→ **Excerpt provided**:
== Segment start ==

# Where to have a Brown Bear done?



## Rico (Mar 15, 2001)

Just putting some feelers out there. I was fortunate to have returned from Kodiak with a Brown Bear just recently. Looking for some recommendations in state for a full body, upright mount.

Thanks,
Ric


----------



## plugger (Aug 8, 2001)

Legends Taxidermy LLC
Website

 
: 5089 US-31, Scottville, MI 49454
Phone: (231) 757-9589

They have a showroom that usually has several bears in various poses.


----------



## ryan-b (Sep 18, 2009)

Ron Ferguson


----------



## Firefighter (Feb 14, 2007)

Rico said:


> Just putting some feelers out there. I was fortunate to have returned from Kodiak with a Brown Bear just recently. Looking for some recommendations in state for a full body, upright mount.
> 
> Thanks,
> Ric



Why you wanna mount that little cub you got....

Here's some nice work. No personal experience with them though.

https://thewildlifegallery.com/bear

http://www.artistryofwildlife.com/bear-gallery.html


----------



## MallardMaster (Nov 17, 2003)

x 2 for Legends


----------



## GoBluehunter (Jun 6, 2011)

Naber's Taxidermy in GR; checkout their Facebook page.


----------



## MIfishslayer91 (Dec 24, 2013)

Check out Hilde taxidermy in Clarkston, Bob does some amazing work. He really seems to be popular with the big animals, seems every time I go in his shop he’s working on a bear or something crazy from Africa. Last time it was a hyena attacking a warthog while getting impaled with the warthogs tusk. Definitely worth looking into.


----------

== Segment end ==

→ **Work task A**:
Reproduce the records starting with the line that contains "Sin embargo, sea cual sea tu destino" and going on through the end of the records, leaving out the pictures.

→ **Material for this exercise**:
== Segment start ==

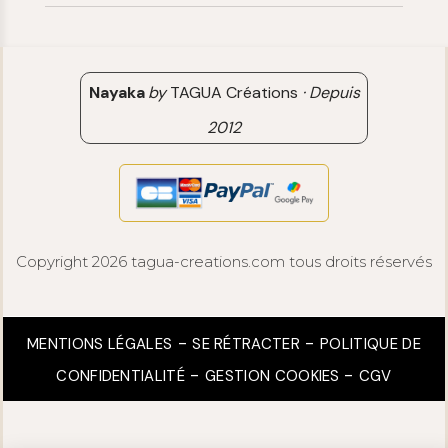
Avis clients
Nayaka
by
TAGUA Créations
·
Depuis
2012
Copyright 2026 tagua-creations.com tous droits réservés
MENTIONS LÉGALES
SE RÉTRACTER
POLITIQUE DE
CONFIDENTIALITÉ
GESTION COOKIES
CGV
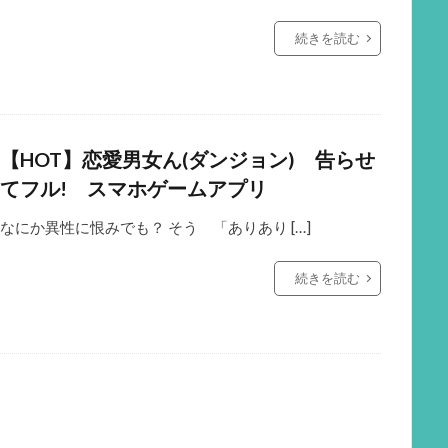
続きを読む
【HOT】恋愛男女ん(ダンジョン) 告らせ
てフル! スマホゲームアプリ
なにか異性に恨みでも？ そう 「ありあり […]
続きを読む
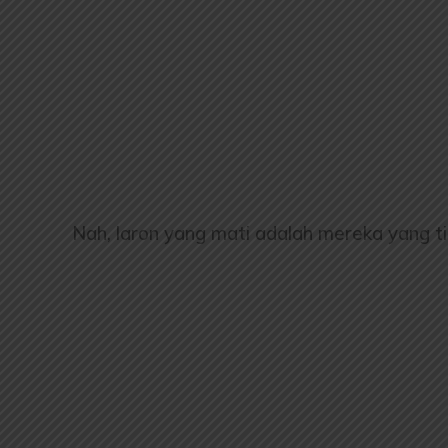
Nah, laron yang mati adalah mereka yang 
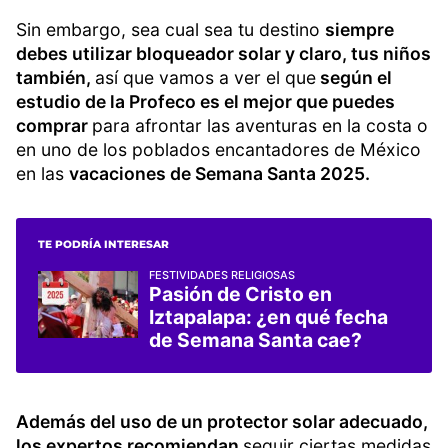
Sin embargo, sea cual sea tu destino
siempre
debes utilizar bloqueador solar y claro, tus niños
también,
así que vamos a ver el que
según el
estudio de la Profeco es el mejor que puedes
comprar
para afrontar las aventuras en la costa o
en uno de los poblados encantadores de México
en las
vacaciones de Semana Santa 2025.
TE PODRÍA INTERESAR
FESTIVIDADES RELIGIOSAS
Pasión de Cristo en
Iztapalapa: ¿en qué fecha
de Semana Santa cae?
Además del uso de un protector solar adecuado,
los expertos recomiendan
seguir ciertas medidas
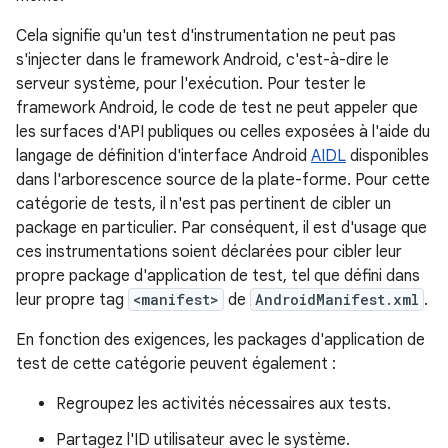
Cela signifie qu'un test d'instrumentation ne peut pas
s'injecter dans le framework Android, c'est-à-dire le
serveur système, pour l'exécution. Pour tester le
framework Android, le code de test ne peut appeler que
les surfaces d'API publiques ou celles exposées à l'aide du
langage de définition d'interface Android
AIDL
disponibles
dans l'arborescence source de la plate-forme. Pour cette
catégorie de tests, il n'est pas pertinent de cibler un
package en particulier. Par conséquent, il est d'usage que
ces instrumentations soient déclarées pour cibler leur
propre package d'application de test, tel que défini dans
leur propre tag
<manifest>
de
AndroidManifest.xml
.
En fonction des exigences, les packages d'application de
test de cette catégorie peuvent également :
Regroupez les activités nécessaires aux tests.
Partagez l'ID utilisateur avec le système.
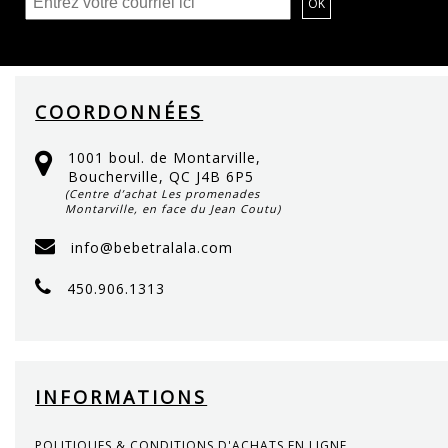
COORDONNÉES
1001 boul. de Montarville,
Boucherville, QC J4B 6P5
(Centre d’achat Les promenades
Montarville, en face du Jean Coutu)
info@bebetralala.com
450.906.1313
INFORMATIONS
POLITIQUES & CONDITIONS D'ACHATS EN LIGNE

== Segment end ==

→ **Work task B**:
Write out the passage of the forum thread on bear taxidermy starting with "## plugger (Aug" and going on through "in various poses.", word for word.

→ **Written response A**:
Sin embargo, sea cual sea tu destino
siempre
debes utilizar bloqueador solar y claro, tus niños
también,
así que vamos a ver el que
según el
estudio de la Profeco es el mejor que puedes
comprar
para afrontar las aventuras en la costa o
en uno de los poblados encantadores de México
en las
vacaciones de Semana Santa 2025.
TE PODRÍA INTERESAR
FESTIVIDADES RELIGIOSAS
Pasión de Cristo en
Iztapalapa: ¿en qué fecha
de Semana Santa cae?
Además del uso de un protector solar adecuado,
los expertos recomiendan
seguir ciertas medidas
Cela signifie qu'un test d'instrumentation ne peut pas
s'injecter dans le framework Android, c'est-à-dire le
serveur système, pour l'exécution. Pour tester le
framework Android, le code de test ne peut appeler que
les surfaces d'API publiques ou celles exposées à l'aide du
langage de définition d'interface Android
AIDL
disponibles
dans l'arborescence source de la plate-forme. Pour cette
catégorie de tests, il n'est pas pertinent de cibler un
package en particulier. Par conséquent, il est d'usage que
ces instrumentations soient déclarées pour cibler leur
propre package d'application de test, tel que défini dans
leur propre tag
<manifest>
de
AndroidManifest.xml
.
En fonction des exigences, les packages d'application de
test de cette catégorie peuvent également :
Regroupez les activités nécessaires aux tests.
Partagez l'ID utilisateur avec le système.
COORDONNÉES
1001 boul. de Montarville,
Boucherville, QC J4B 6P5
(Centre d’achat Les promenades
Montarville, en face du Jean Coutu)
info@bebetralala.com
450.906.1313
INFORMATIONS
POLITIQUES & CONDITIONS D'ACHATS EN LIGNE

→ **Written response B**:
## plugger (Aug 8, 2001)

Legends Taxidermy LLC
Website

 
: 5089 US-31, Scottville, MI 49454
Phone: (231) 757-9589

They have a showroom that usually has several bears in various poses.